A woman pours cgampagne at a tasting bar
Gloria Ferrer Royal Cuvée and Brut Rosé

While NV brut allows a winery to blend vintages and offer a consistent product from year to year, Sonoma County’s sparkling wines that are made from a particular year show the variation of the vintage. They may be fresh wines from a recent vintage, or they may include the winery’s tête de cuvée, cellared en tirage for years, gaining complexity and a creamy quality from contact with the yeasty lees. These wines may be suited to pairing with rich meals, not only quaffing and toasting. Like younger brut wines, they are typically a blend of Chardonnay and Pinot Noir.
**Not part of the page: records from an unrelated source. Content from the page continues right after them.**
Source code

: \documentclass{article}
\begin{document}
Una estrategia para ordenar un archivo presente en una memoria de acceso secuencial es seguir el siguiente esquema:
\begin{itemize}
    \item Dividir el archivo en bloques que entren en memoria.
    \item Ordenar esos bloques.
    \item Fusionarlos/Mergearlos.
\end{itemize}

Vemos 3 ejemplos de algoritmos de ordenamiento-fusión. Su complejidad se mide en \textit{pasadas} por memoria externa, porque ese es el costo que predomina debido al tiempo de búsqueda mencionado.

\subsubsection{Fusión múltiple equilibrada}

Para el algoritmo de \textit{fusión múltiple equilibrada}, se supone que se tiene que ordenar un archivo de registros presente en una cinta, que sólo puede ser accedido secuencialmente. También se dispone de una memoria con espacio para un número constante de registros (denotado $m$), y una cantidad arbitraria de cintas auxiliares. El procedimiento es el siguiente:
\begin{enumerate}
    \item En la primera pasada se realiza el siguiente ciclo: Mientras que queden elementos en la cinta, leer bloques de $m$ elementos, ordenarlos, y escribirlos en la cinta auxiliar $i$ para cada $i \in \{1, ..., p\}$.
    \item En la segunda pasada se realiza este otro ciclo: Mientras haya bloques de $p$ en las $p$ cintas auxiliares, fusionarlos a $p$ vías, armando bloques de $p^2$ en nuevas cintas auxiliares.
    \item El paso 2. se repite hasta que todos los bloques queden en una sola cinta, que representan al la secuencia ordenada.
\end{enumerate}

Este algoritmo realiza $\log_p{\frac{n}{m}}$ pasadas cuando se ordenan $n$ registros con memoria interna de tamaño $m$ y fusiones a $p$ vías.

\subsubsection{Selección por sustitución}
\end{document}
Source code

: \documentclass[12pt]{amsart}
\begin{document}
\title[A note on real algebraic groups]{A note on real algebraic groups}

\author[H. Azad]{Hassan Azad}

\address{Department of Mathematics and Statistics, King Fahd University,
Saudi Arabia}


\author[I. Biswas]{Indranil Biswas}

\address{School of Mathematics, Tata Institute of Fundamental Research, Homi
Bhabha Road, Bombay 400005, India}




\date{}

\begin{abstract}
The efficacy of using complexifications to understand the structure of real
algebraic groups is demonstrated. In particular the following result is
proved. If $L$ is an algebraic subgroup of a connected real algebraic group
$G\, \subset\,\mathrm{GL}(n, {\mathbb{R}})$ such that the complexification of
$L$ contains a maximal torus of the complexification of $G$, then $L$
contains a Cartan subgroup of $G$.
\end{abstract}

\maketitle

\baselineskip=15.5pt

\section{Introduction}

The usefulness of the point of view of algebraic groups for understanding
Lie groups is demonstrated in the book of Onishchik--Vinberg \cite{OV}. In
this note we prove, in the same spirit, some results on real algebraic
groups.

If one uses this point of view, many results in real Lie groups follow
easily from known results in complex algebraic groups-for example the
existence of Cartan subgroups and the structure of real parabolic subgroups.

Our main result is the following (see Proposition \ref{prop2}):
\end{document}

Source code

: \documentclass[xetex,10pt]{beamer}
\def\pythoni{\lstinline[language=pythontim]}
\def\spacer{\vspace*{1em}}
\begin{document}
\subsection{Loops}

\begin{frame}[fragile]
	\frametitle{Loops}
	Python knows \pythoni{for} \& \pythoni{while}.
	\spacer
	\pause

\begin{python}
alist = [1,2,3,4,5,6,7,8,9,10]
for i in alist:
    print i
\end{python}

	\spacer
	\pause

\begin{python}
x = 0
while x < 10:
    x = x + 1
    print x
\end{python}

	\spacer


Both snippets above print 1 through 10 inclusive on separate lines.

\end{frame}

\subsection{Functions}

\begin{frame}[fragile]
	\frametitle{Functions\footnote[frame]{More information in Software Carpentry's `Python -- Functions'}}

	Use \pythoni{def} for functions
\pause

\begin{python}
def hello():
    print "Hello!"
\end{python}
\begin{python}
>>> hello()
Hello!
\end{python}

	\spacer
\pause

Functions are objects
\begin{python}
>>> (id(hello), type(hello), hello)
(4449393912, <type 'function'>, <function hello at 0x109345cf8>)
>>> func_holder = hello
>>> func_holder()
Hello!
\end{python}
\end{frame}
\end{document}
Gloria Ferrer Carneros Cuvée is their top offering. The heavier-bodied Gloria Ferrer Royal Cuvée has been gaining richness each vintage, while losing overt sweetness. 

Brut Rosé 

Most Sonoma County Brut Rosé sparkling wines are made from crushed Pinot Noir grapes that have been allowed to settle and soak in some color from the skins before pressing. They are a top choice for holiday meal pairing, as well as fun wines to start the party with, and enjoy with appetizers.

Breathless Brut Rosé is a bright, raspberries-and-cream inflected sparkler with a stylish label. Korbel California Brut Rosé reliably delivers classic, peachy and yeasty notes for a great price. J Vineyards Brut Rosé is fresh and lightly fruity.